Bildnachweis: Pavel Elizarev (Smey) & Christian Gnam (IZB).
In the biotech world, yeast is often hailed as the ‘factory of the future’. Martinsried-based start-up Smey is turning that vision into an industrial reality. By developing sustainable alternatives to traditional fats and oils, Smey is tackling one of the greatest challenges in modern production.
At the heart of this innovation is the Neobank of Yeasts (NOY). Pavel Elizarev, PhD, Chief Scientific Officer (CSO) at Smey, describes the platform as a technological powerhouse: ‘Our NOY platform is a discovery engine – a living library of yeast strains, biological data, and AI-driven insights that allow us to design and develop next-generation lipids, enzymes, and functional compounds.’
The strategic roadmap to scale-up
For biotech start-ups, the ‘Valley of Death’ usually lies between laboratory success and mass production. Smey has a clear roadmap to bridge this gap. Following pilot-scale validation, the start-up is leveraging European contract manufacturing partners.
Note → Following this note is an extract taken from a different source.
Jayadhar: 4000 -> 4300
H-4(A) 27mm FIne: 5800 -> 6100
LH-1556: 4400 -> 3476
However, the long-term goal is total independence. ‘Smey plans to develop its own modular fermentation capacity of approximately 1,000 tons per year by 2028, scaling to between 3,000 and 10,000 tons by 2030,’ says Elizarev. This industrial focus was recently recognized in Paris with the prestigious Manufacturing Process Award.
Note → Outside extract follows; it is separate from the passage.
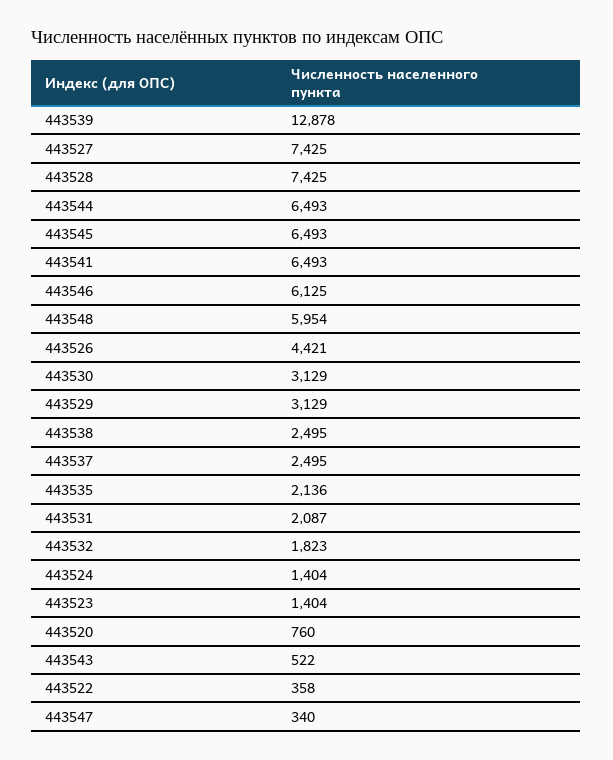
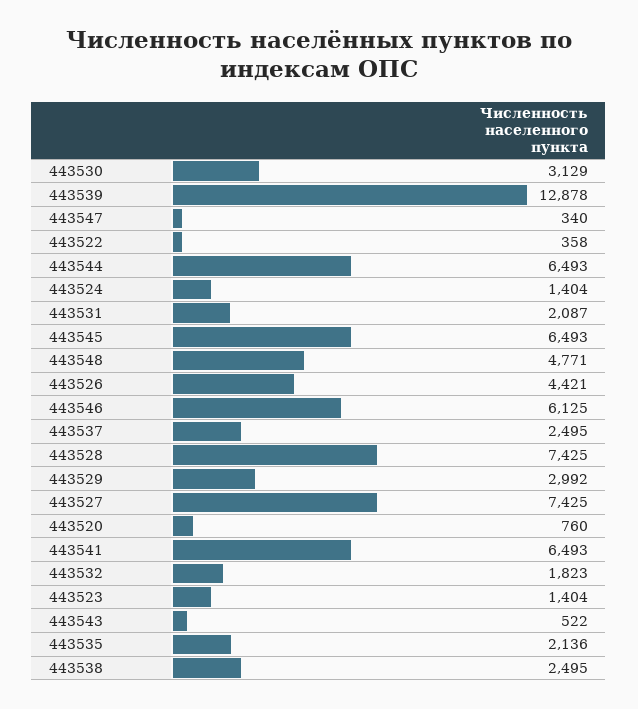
443548: 5954 -> 4771
443529: 3129 -> 2992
Sustainability as a quantifiable business case
In the ‘Impact Life Science’ movement, sustainability is no longer a buzzword – it’s a metric. Smey utilises ISO-standard Life Cycle Assessments (LCA) to ensure total transparency regarding its environmental footprint. Because fermentation tanks require drastically less land than traditional oil crops like palm oil, the carbon footprint is often an order of magnitude lower. ‘Our mission is to produce oils that are ethical and local by design,’ the CSO emphasises.
IZB: evolving the biotech DNA
The Innovation and Start-up Center for Biotechnology (IZB) in Martinsried provides the ideal fertile ground for this ambitious scaling. While the centre has historically been a biopharma stronghold, Christian Gnam, Managing Director of IZB, sees companies like Smey as a vital evolution of the campus. ‘Smey isn’t changing the DNA of the IZB – it’s expanding it. They are helping transform Martinsried into an integrated life-sciences ecosystem that bridges the gap between medical innovation and sustainability-driven solutions.’ The physical proximity on campus fosters a unique synergy between ‘classic’ biotechnology and new-age, impact-oriented approaches.
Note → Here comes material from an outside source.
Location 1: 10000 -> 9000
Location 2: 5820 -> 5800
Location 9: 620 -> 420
Supporting sustainable biotech solutions
‘We see ourselves as bridge builders between start-ups and investors who have a strategic understanding of the biotech scale-up phase,’ says Gnam. While the IZB cannot take the operational burden off the founders’ shoulders, it supports them through an elite network of investors and flexible infrastructure. The goal for the coming years is clear: turning world-class research into internationally competitive companies that bring sustainable
biotech solutions to global markets.